### [PROBLEM]
An exact copy of the line containing "Geschichte und Bedeutung dieses" and of every line after it, through the last line of the material, is what should be returned.

──────

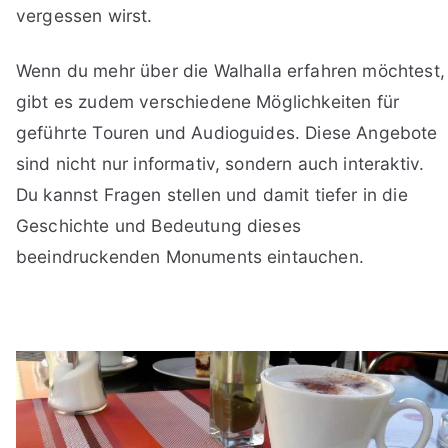
vergessen wirst.
Wenn du mehr über die Walhalla erfahren möchtest,
gibt es zudem verschiedene Möglichkeiten für
geführte Touren und Audioguides. Diese Angebote
sind nicht nur informativ, sondern auch interaktiv.
Du kannst Fragen stellen und damit tiefer in die
Geschichte und Bedeutung dieses
beeindruckenden Monuments eintauchen.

──────

### [OUTPUT FOR THIS TASK]
Geschichte und Bedeutung dieses
beeindruckenden Monuments eintauchen.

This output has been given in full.